Even the peasant proprietors were handicapped by the lack of capital, all resources having been concentrated in the hands of the money-lander. This, combined with the insecurity of tenure and fragmentation of holdings, discouraged productive investment in agriculture.

To add, one habit of the farmer changed. In the past, village population had developed the habit of storing food-grains so as to be able to meet the shortage of lean years. The Commercial Revolution destroyed it all, for the farmer now began to sell the produce immediately at harvest time.

Food exports from the country steadily increased, reaching 1.25 million tons in 1880 while the stocks in the country appreciably declined so that the surplus of good year was no more available to replenish the supply in a year of natural scarcity.

The food situation was made worse by the farmers preference for cash crops. Normally, with expanding wheat exports, rising prices and warnings, repeatedly given by famines, of a growing food shortage in the country, farmers would have taken to the cultivation of food crops. This, however, did not happen.


Instead, the cultivator preferred growing cash crops substituting cotton, indigo, poppy and Sugar-cane for food-grains. This naturally had an adverse effect on the food- supply in the country as can be seen from the fact that the production of commercial crops rose by 85% while that of food fell by 7% in a period of half a century between 1895-96 to 1945-46.

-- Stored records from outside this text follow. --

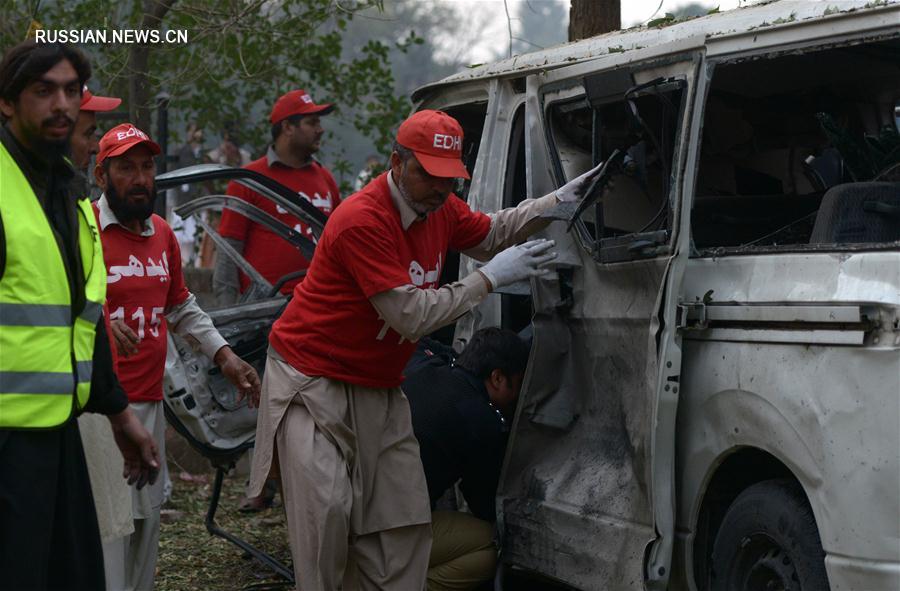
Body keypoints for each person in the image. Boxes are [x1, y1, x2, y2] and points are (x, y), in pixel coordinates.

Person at [248, 108, 605, 590]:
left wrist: (556, 202)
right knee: (327, 516)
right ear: (397, 163)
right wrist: (490, 278)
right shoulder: (362, 219)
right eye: (429, 175)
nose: (441, 189)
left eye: (450, 179)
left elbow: (492, 232)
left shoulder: (441, 207)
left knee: (400, 524)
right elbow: (411, 315)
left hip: (378, 384)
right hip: (313, 380)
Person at [0, 40, 159, 590]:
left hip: (57, 432)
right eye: (43, 91)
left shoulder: (66, 192)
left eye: (71, 91)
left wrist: (119, 414)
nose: (62, 105)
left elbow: (79, 321)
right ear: (7, 103)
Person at [92, 122, 263, 590]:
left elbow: (181, 306)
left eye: (147, 166)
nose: (141, 177)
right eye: (126, 167)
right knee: (109, 531)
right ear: (101, 175)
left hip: (150, 404)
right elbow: (64, 302)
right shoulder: (83, 230)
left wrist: (225, 356)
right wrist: (100, 323)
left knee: (146, 525)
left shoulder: (163, 234)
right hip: (98, 409)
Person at [69, 85, 140, 589]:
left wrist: (114, 407)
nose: (93, 140)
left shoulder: (68, 202)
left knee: (100, 527)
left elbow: (85, 309)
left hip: (79, 396)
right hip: (34, 408)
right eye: (89, 128)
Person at [404, 328, 529, 591]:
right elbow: (482, 503)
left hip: (349, 514)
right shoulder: (481, 421)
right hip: (388, 532)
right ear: (497, 377)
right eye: (517, 386)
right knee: (491, 545)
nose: (517, 398)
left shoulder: (422, 365)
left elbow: (422, 342)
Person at [214, 89, 341, 303]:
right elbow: (228, 253)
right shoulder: (249, 179)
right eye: (312, 123)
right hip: (263, 314)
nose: (320, 130)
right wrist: (226, 321)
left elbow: (339, 246)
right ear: (288, 127)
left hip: (318, 310)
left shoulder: (326, 178)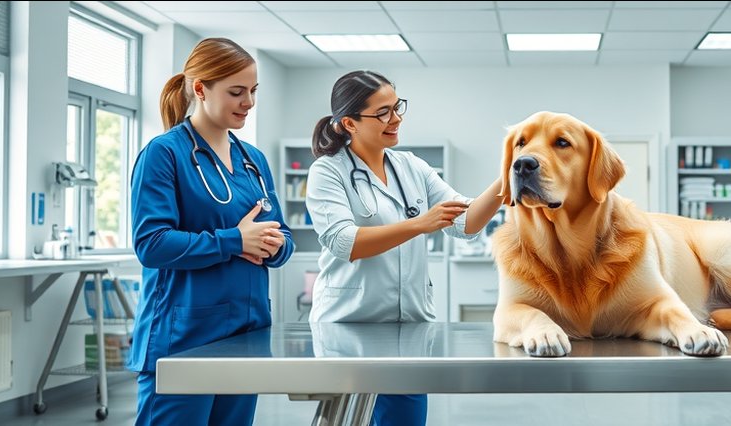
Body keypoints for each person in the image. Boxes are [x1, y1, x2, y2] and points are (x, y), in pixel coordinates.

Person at [305, 70, 503, 426]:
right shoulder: (327, 171)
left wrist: (508, 179)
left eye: (397, 108)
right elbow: (343, 241)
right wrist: (420, 224)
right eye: (383, 112)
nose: (396, 119)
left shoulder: (412, 166)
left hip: (408, 327)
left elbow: (465, 222)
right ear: (349, 122)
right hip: (349, 325)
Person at [128, 37, 293, 426]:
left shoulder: (253, 160)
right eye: (236, 92)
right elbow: (152, 244)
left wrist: (274, 245)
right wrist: (235, 241)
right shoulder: (164, 153)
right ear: (200, 89)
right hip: (184, 337)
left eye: (252, 91)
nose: (248, 103)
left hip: (246, 334)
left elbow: (283, 235)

This increase in the output of commercial crops, however, does not imply a corresponding increase in the area under these crops. Only the cultivator devoted his better quality and irrigated lands to their cultivation. Therefore, their yield per acre was higher.

The Commercialisation also had the effect of enhancing the power of the money-lender in the Indian country side. To produce crops for the market, the peasants required credit. They naturally turned to the money-lender, who came to occupy a place of unprecedented importance in the rural economy.

Even in pre-British days, the money-lender used to extend credit to meet occasional needs of the villagers but he occupied a subordinate position. The new systems of land tenure and land revenue, the new legal procedures and commercialisation of agriculture opened up a golden age for the money-lender.

The demand for his service became an inescapable part of the peasant’s life. A rapid rise in land values from the middle of the 19th Century further encouraged the money-lender to expand and broaden his operations.

Apart from the exorbitant rates of interest, which he was already charging, he now began to dispossess the peasant of his land and rent it cut. Money-lenders grew in numbers as well as wealth while peasants sank deeper in debt. No wonder, the indebted peasantry rose in revolt during the Deccan Riots in 1875.


Thus the commercialisation of agriculture, notwithstanding the gains it conferred on producers of special crops in certain areas, brought about deterioration in the overall food situation in the country by increasing exports of wheat and rice, reducing food stocks in the country, raising cereal prices and discouraging cultivation of inferior food-grains like Jowar and Bajra for which there was no ready export demand.

In addition, the commercial Revolution strengthened the trends which the new land systems had set in motion. Consequently, the gulf between the landlord and tenant as also between the rural creditor and debtor was widened. Rack-renting of the tenant increased and eject­ments became more frequent.

As for the land revenue, the completion of new periodical settlements just coincided with the period of rise in agricultural prices. This led to an all-round enhancement of revenue rates just at time when the failure of rains was frequent. This had every adverse effect on the economic condition of the small farmer, particularly in the ryot-wari areas.